◆ Aim of the task: Output the records again verbatim.

◆ Recorded data:

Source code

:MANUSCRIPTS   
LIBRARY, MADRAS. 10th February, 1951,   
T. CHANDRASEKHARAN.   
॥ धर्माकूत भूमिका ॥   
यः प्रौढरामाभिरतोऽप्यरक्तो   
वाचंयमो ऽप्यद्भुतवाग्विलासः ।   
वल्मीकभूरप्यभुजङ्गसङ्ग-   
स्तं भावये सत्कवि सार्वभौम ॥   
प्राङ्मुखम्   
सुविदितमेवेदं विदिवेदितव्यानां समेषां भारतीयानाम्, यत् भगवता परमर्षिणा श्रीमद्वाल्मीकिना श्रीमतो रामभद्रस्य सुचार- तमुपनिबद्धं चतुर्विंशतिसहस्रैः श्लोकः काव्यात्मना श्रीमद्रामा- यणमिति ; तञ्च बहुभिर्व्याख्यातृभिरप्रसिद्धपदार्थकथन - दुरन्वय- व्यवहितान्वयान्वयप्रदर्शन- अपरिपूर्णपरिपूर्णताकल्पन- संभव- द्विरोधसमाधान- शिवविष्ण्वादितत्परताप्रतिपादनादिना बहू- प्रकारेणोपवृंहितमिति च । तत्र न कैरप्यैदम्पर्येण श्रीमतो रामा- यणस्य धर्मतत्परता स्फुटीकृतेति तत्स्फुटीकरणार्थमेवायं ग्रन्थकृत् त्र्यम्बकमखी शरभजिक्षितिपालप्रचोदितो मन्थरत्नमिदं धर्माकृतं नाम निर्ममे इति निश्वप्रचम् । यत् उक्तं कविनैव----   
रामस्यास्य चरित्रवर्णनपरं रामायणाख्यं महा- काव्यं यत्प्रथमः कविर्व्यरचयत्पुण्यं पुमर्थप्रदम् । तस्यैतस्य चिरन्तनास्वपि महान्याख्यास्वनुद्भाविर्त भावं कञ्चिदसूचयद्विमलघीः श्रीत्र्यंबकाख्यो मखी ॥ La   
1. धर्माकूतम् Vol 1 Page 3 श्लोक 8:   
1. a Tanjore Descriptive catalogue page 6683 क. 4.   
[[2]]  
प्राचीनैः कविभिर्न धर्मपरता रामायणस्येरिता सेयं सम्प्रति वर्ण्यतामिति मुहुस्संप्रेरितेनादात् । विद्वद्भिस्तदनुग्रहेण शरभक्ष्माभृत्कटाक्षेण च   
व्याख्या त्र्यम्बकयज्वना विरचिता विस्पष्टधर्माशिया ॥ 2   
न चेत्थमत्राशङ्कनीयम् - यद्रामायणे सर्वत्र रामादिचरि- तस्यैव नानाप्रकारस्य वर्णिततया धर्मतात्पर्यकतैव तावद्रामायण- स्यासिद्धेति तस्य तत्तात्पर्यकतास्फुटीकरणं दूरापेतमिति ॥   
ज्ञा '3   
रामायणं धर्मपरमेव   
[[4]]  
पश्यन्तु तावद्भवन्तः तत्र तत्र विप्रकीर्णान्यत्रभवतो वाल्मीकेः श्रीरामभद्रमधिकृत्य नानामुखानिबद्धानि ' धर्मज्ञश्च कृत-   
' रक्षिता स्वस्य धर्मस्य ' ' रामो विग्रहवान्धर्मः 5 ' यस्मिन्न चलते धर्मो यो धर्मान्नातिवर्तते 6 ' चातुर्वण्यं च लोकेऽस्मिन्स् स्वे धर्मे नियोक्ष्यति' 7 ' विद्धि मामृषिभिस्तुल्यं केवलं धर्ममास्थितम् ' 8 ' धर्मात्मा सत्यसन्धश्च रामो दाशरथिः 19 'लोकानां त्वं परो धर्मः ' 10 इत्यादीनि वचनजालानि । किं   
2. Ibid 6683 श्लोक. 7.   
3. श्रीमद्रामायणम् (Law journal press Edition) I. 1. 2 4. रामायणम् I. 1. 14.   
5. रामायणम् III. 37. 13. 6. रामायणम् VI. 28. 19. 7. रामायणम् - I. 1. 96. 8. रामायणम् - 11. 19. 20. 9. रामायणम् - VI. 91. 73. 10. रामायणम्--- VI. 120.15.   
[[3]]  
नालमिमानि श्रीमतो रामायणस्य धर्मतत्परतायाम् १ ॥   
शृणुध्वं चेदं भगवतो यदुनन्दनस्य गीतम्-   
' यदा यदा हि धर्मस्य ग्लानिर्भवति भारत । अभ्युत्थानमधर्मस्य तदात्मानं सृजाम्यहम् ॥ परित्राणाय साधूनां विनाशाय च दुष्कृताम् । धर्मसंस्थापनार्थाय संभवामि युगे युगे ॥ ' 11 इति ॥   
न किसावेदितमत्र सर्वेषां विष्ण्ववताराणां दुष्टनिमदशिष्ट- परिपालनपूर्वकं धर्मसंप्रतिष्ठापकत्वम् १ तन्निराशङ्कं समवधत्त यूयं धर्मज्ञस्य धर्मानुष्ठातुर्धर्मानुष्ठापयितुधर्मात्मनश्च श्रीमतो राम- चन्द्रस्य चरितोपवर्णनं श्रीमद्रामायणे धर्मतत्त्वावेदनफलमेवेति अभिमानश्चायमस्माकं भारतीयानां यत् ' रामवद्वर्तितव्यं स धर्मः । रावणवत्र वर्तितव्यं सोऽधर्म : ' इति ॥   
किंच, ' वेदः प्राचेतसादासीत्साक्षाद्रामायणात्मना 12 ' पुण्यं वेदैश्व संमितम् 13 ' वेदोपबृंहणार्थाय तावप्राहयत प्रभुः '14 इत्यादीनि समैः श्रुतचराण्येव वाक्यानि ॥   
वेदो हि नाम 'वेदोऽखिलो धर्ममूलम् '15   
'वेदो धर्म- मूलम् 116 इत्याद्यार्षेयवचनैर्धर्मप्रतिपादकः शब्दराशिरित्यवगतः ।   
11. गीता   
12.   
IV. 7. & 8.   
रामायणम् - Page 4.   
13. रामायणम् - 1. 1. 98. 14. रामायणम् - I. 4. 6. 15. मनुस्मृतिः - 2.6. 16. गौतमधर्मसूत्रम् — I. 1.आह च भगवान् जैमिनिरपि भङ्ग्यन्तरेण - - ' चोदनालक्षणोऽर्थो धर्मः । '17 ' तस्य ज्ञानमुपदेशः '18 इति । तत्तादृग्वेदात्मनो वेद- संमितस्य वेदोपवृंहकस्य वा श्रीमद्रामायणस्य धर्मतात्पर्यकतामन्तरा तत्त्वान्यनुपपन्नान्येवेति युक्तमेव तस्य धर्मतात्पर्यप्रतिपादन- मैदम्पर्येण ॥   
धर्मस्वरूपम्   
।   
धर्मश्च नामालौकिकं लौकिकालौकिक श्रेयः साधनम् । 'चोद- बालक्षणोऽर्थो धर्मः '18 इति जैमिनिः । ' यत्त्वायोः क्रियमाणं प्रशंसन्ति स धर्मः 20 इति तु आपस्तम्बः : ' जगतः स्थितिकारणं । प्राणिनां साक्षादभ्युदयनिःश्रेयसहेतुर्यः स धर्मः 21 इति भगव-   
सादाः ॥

◆ Response to the task:
Source code

:MANUSCRIPTS   
LIBRARY, MADRAS. 10th February, 1951,   
T. CHANDRASEKHARAN.   
॥ धर्माकूत भूमिका ॥   
यः प्रौढरामाभिरतोऽप्यरक्तो   
वाचंयमो ऽप्यद्भुतवाग्विलासः ।   
वल्मीकभूरप्यभुजङ्गसङ्ग-   
स्तं भावये सत्कवि सार्वभौम ॥   
प्राङ्मुखम्   
सुविदितमेवेदं विदिवेदितव्यानां समेषां भारतीयानाम्, यत् भगवता परमर्षिणा श्रीमद्वाल्मीकिना श्रीमतो रामभद्रस्य सुचार- तमुपनिबद्धं चतुर्विंशतिसहस्रैः श्लोकः काव्यात्मना श्रीमद्रामा- यणमिति ; तञ्च बहुभिर्व्याख्यातृभिरप्रसिद्धपदार्थकथन - दुरन्वय- व्यवहितान्वयान्वयप्रदर्शन- अपरिपूर्णपरिपूर्णताकल्पन- संभव- द्विरोधसमाधान- शिवविष्ण्वादितत्परताप्रतिपादनादिना बहू- प्रकारेणोपवृंहितमिति च । तत्र न कैरप्यैदम्पर्येण श्रीमतो रामा- यणस्य धर्मतत्परता स्फुटीकृतेति तत्स्फुटीकरणार्थमेवायं ग्रन्थकृत् त्र्यम्बकमखी शरभजिक्षितिपालप्रचोदितो मन्थरत्नमिदं धर्माकृतं नाम निर्ममे इति निश्वप्रचम् । यत् उक्तं कविनैव----   
रामस्यास्य चरित्रवर्णनपरं रामायणाख्यं महा- काव्यं यत्प्रथमः कविर्व्यरचयत्पुण्यं पुमर्थप्रदम् । तस्यैतस्य चिरन्तनास्वपि महान्याख्यास्वनुद्भाविर्त भावं कञ्चिदसूचयद्विमलघीः श्रीत्र्यंबकाख्यो मखी ॥ La   
1. धर्माकूतम् Vol 1 Page 3 श्लोक 8:   
1. a Tanjore Descriptive catalogue page 6683 क. 4.   
[[2]]  
प्राचीनैः कविभिर्न धर्मपरता रामायणस्येरिता सेयं सम्प्रति वर्ण्यतामिति मुहुस्संप्रेरितेनादात् । विद्वद्भिस्तदनुग्रहेण शरभक्ष्माभृत्कटाक्षेण च   
व्याख्या त्र्यम्बकयज्वना विरचिता विस्पष्टधर्माशिया ॥ 2   
न चेत्थमत्राशङ्कनीयम् - यद्रामायणे सर्वत्र रामादिचरि- तस्यैव नानाप्रकारस्य वर्णिततया धर्मतात्पर्यकतैव तावद्रामायण- स्यासिद्धेति तस्य तत्तात्पर्यकतास्फुटीकरणं दूरापेतमिति ॥   
ज्ञा '3   
रामायणं धर्मपरमेव   
[[4]]  
पश्यन्तु तावद्भवन्तः तत्र तत्र विप्रकीर्णान्यत्रभवतो वाल्मीकेः श्रीरामभद्रमधिकृत्य नानामुखानिबद्धानि ' धर्मज्ञश्च कृत-   
' रक्षिता स्वस्य धर्मस्य ' ' रामो विग्रहवान्धर्मः 5 ' यस्मिन्न चलते धर्मो यो धर्मान्नातिवर्तते 6 ' चातुर्वण्यं च लोकेऽस्मिन्स् स्वे धर्मे नियोक्ष्यति' 7 ' विद्धि मामृषिभिस्तुल्यं केवलं धर्ममास्थितम् ' 8 ' धर्मात्मा सत्यसन्धश्च रामो दाशरथिः 19 'लोकानां त्वं परो धर्मः ' 10 इत्यादीनि वचनजालानि । किं   
2. Ibid 6683 श्लोक. 7.   
3. श्रीमद्रामायणम् (Law journal press Edition) I. 1. 2 4. रामायणम् I. 1. 14.   
5. रामायणम् III. 37. 13. 6. रामायणम् VI. 28. 19. 7. रामायणम् - I. 1. 96. 8. रामायणम् - 11. 19. 20. 9. रामायणम् - VI. 91. 73. 10. रामायणम्--- VI. 120.15.   
[[3]]  
नालमिमानि श्रीमतो रामायणस्य धर्मतत्परतायाम् १ ॥   
शृणुध्वं चेदं भगवतो यदुनन्दनस्य गीतम्-   
' यदा यदा हि धर्मस्य ग्लानिर्भवति भारत । अभ्युत्थानमधर्मस्य तदात्मानं सृजाम्यहम् ॥ परित्राणाय साधूनां विनाशाय च दुष्कृताम् । धर्मसंस्थापनार्थाय संभवामि युगे युगे ॥ ' 11 इति ॥   
न किसावेदितमत्र सर्वेषां विष्ण्ववताराणां दुष्टनिमदशिष्ट- परिपालनपूर्वकं धर्मसंप्रतिष्ठापकत्वम् १ तन्निराशङ्कं समवधत्त यूयं धर्मज्ञस्य धर्मानुष्ठातुर्धर्मानुष्ठापयितुधर्मात्मनश्च श्रीमतो राम- चन्द्रस्य चरितोपवर्णनं श्रीमद्रामायणे धर्मतत्त्वावेदनफलमेवेति अभिमानश्चायमस्माकं भारतीयानां यत् ' रामवद्वर्तितव्यं स धर्मः । रावणवत्र वर्तितव्यं सोऽधर्म : ' इति ॥   
किंच, ' वेदः प्राचेतसादासीत्साक्षाद्रामायणात्मना 12 ' पुण्यं वेदैश्व संमितम् 13 ' वेदोपबृंहणार्थाय तावप्राहयत प्रभुः '14 इत्यादीनि समैः श्रुतचराण्येव वाक्यानि ॥   
वेदो हि नाम 'वेदोऽखिलो धर्ममूलम् '15   
'वेदो धर्म- मूलम् 116 इत्याद्यार्षेयवचनैर्धर्मप्रतिपादकः शब्दराशिरित्यवगतः ।   
11. गीता   
12.   
IV. 7. & 8.   
रामायणम् - Page 4.   
13. रामायणम् - 1. 1. 98. 14. रामायणम् - I. 4. 6. 15. मनुस्मृतिः - 2.6. 16. गौतमधर्मसूत्रम् — I. 1.आह च भगवान् जैमिनिरपि भङ्ग्यन्तरेण - - ' चोदनालक्षणोऽर्थो धर्मः । '17 ' तस्य ज्ञानमुपदेशः '18 इति । तत्तादृग्वेदात्मनो वेद- संमितस्य वेदोपवृंहकस्य वा श्रीमद्रामायणस्य धर्मतात्पर्यकतामन्तरा तत्त्वान्यनुपपन्नान्येवेति युक्तमेव तस्य धर्मतात्पर्यप्रतिपादन- मैदम्पर्येण ॥   
धर्मस्वरूपम्   
।   
धर्मश्च नामालौकिकं लौकिकालौकिक श्रेयः साधनम् । 'चोद- बालक्षणोऽर्थो धर्मः '18 इति जैमिनिः । ' यत्त्वायोः क्रियमाणं प्रशंसन्ति स धर्मः 20 इति तु आपस्तम्बः : ' जगतः स्थितिकारणं । प्राणिनां साक्षादभ्युदयनिःश्रेयसहेतुर्यः स धर्मः 21 इति भगव-   
सादाः ॥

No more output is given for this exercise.